When you restate the records, do so word for word and omit any picture they contain.

[DATA — start]

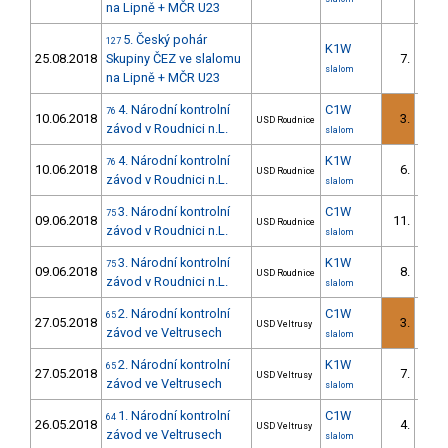
na Lipně + MČR U23
5. Český pohár
127
K1W
25.08.2018
Skupiny ČEZ ve slalomu
7.
3/D
slalom
na Lipně + MČR U23
4. Národní kontrolní
C1W
76
10.06.2018
3.
USD Roudnice
1/D
závod v Roudnici n.L.
slalom
4. Národní kontrolní
K1W
76
10.06.2018
6.
USD Roudnice
3/D
závod v Roudnici n.L.
slalom
3. Národní kontrolní
C1W
75
09.06.2018
11.
USD Roudnice
5/D
závod v Roudnici n.L.
slalom
3. Národní kontrolní
K1W
75
09.06.2018
8.
USD Roudnice
4/D
závod v Roudnici n.L.
slalom
2. Národní kontrolní
C1W
65
27.05.2018
3.
USD Veltrusy
2/D
závod ve Veltrusech
slalom
2. Národní kontrolní
K1W
65
27.05.2018
7.
USD Veltrusy
4/D
závod ve Veltrusech
slalom
1. Národní kontrolní
C1W
64
26.05.2018
4.
USD Veltrusy
1/D
závod ve Veltrusech
slalom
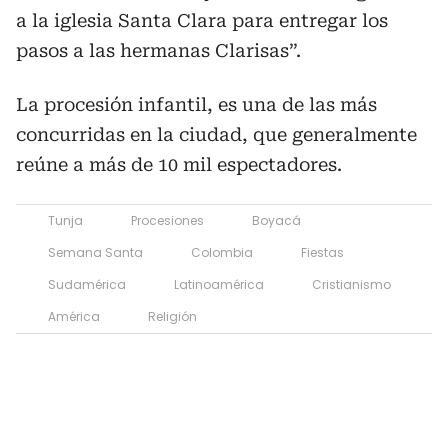
a la iglesia Santa Clara para entregar los
pasos a las hermanas Clarisas”.
La procesión infantil, es una de las más
concurridas en la ciudad, que generalmente
reúne a más de 10 mil espectadores.
Tunja
Procesiones
Boyacá
Semana Santa
Colombia
Fiestas
Sudamérica
Latinoamérica
Cristianismo
América
Religión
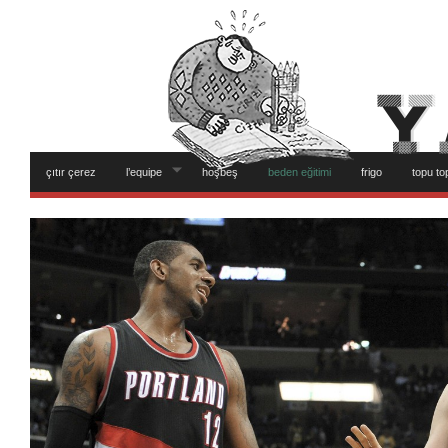
çıtır çerez
l’equipe
hoşbeş
beden eğitimi
frigo
topu to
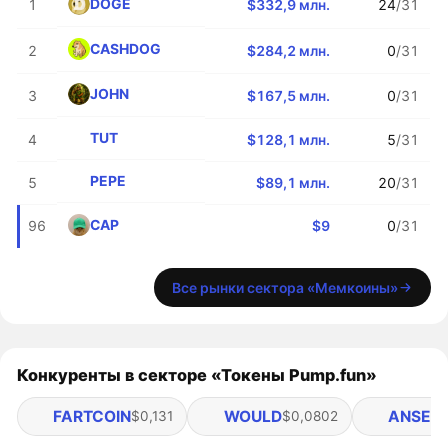
DOGE
1
$332,9 млн.
24
/31
CASHDOG
2
$284,2 млн.
0
/31
JOHN
3
$167,5 млн.
0
/31
TUT
4
$128,1 млн.
5
/31
PEPE
5
$89,1 млн.
20
/31
CAP
96
$9
0
/31
Все рынки сектора «Мемкоины»
Конкуренты в секторе «Токены Pump.fun»
FARTCOIN
WOULD
ANSEM
$0,131
$0,0802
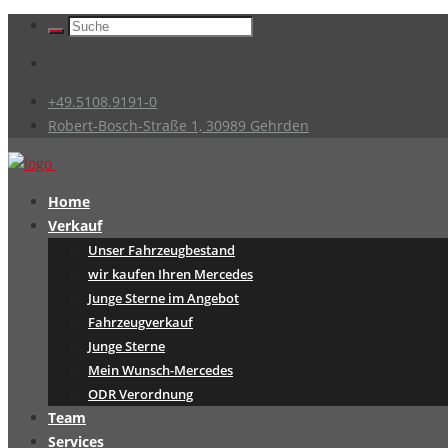
+49.5108.9191-0
Robert-Bosch-Straße 1, 30989 Gehrden
Home
Verkauf
Unser Fahrzeugbestand
wir kaufen Ihren Mercedes
Junge Sterne im Angebot
Fahrzeugverkauf
Junge Sterne
Mein Wunsch-Mercedes
ODR Verordnung
Team
Services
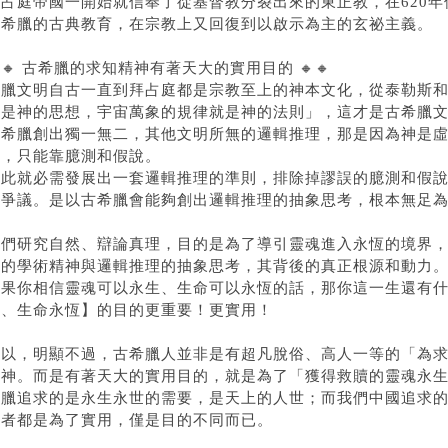
拜占庭帝國一開始就信奉了從基督教分裂出來的東正教，在620
了希臘的古典教育，在宗教上又回復到以啟示為主的玄祕主義。
🔸 古希臘的求知精神有著天大的實用目的 🔸🔸
希臘文明自古一直到拜占庭都是宗教至上的神本文化，從泰勒斯
就是神的思想，宇宙萬象的規律就是神的法則」，這才是古希臘
古希臘創出獨一無二，其他文明所無的邏輯推理，那是因為神是
秘，只能靠臆測和假說。
因此就必需發展出一套邏輯推理的準則，排除掉謬誤的臆測和假
的爭議。是以古希臘會能夠創出邏輯推理的抽象思考，根本無足
他們研究自然、辯論真理，目的是為了導引靈魂進入永恆的境界
知的學術精神與邏輯推理的抽象思考，其背後的真正根源和動力
如果你相信靈魂可以永生、生命可以永恆的話，那你這一生還有
生、生命永恆】的目的更重要！更實用！
所以，明顯不過，古希臘人並非是有超凡脫俗、高人一等的「為
精神。而是有著天大的實用目的，就是為了「獲得救贖的靈魂永
希臘追求的是永生永世的需要，是天上的人世；而我們中國追求
兩者都是為了實用，僅是目的不同而已。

[DATA — finish]

◆ **EXERCISE OUTPUT**
na Lipně + MČR U23
5. Český pohár
127
K1W
25.08.2018
Skupiny ČEZ ve slalomu
7.
3/D
slalom
na Lipně + MČR U23
4. Národní kontrolní
C1W
76
10.06.2018
3.
USD Roudnice
1/D
závod v Roudnici n.L.
slalom
4. Národní kontrolní
K1W
76
10.06.2018
6.
USD Roudnice
3/D
závod v Roudnici n.L.
slalom
3. Národní kontrolní
C1W
75
09.06.2018
11.
USD Roudnice
5/D
závod v Roudnici n.L.
slalom
3. Národní kontrolní
K1W
75
09.06.2018
8.
USD Roudnice
4/D
závod v Roudnici n.L.
slalom
2. Národní kontrolní
C1W
65
27.05.2018
3.
USD Veltrusy
2/D
závod ve Veltrusech
slalom
2. Národní kontrolní
K1W
65
27.05.2018
7.
USD Veltrusy
4/D
závod ve Veltrusech
slalom
1. Národní kontrolní
C1W
64
26.05.2018
4.
USD Veltrusy
1/D
závod ve Veltrusech
slalom
a la iglesia Santa Clara para entregar los
pasos a las hermanas Clarisas”.
La procesión infantil, es una de las más
concurridas en la ciudad, que generalmente
reúne a más de 10 mil espectadores.
Tunja
Procesiones
Boyacá
Semana Santa
Colombia
Fiestas
Sudamérica
Latinoamérica
Cristianismo
América
Religión
çıtır çerez
l’equipe
hoşbeş
beden eğitimi
frigo
topu to
DOGE
1
$332,9 млн.
24
/31
CASHDOG
2
$284,2 млн.
0
/31
JOHN
3
$167,5 млн.
0
/31
TUT
4
$128,1 млн.
5
/31
PEPE
5
$89,1 млн.
20
/31
CAP
96
$9
0
/31
Все рынки сектора «Мемкоины»
Конкуренты в секторе «Токены Pump.fun»
FARTCOIN
WOULD
ANSEM
$0,131
$0,0802
+49.5108.9191-0
Robert-Bosch-Straße 1, 30989 Gehrden
Home
Verkauf
Unser Fahrzeugbestand
wir kaufen Ihren Mercedes
Junge Sterne im Angebot
Fahrzeugverkauf
Junge Sterne
Mein Wunsch-Mercedes
ODR Verordnung
Team
Services
拜占庭帝國一開始就信奉了從基督教分裂出來的東正教，在620
了希臘的古典教育，在宗教上又回復到以啟示為主的玄祕主義。
🔸 古希臘的求知精神有著天大的實用目的 🔸🔸
希臘文明自古一直到拜占庭都是宗教至上的神本文化，從泰勒斯
就是神的思想，宇宙萬象的規律就是神的法則」，這才是古希臘
古希臘創出獨一無二，其他文明所無的邏輯推理，那是因為神是
秘，只能靠臆測和假說。
因此就必需發展出一套邏輯推理的準則，排除掉謬誤的臆測和假
的爭議。是以古希臘會能夠創出邏輯推理的抽象思考，根本無足
他們研究自然、辯論真理，目的是為了導引靈魂進入永恆的境界
知的學術精神與邏輯推理的抽象思考，其背後的真正根源和動力
如果你相信靈魂可以永生、生命可以永恆的話，那你這一生還有
生、生命永恆】的目的更重要！更實用！
所以，明顯不過，古希臘人並非是有超凡脫俗、高人一等的「為
精神。而是有著天大的實用目的，就是為了「獲得救贖的靈魂永
希臘追求的是永生永世的需要，是天上的人世；而我們中國追求
兩者都是為了實用，僅是目的不同而已。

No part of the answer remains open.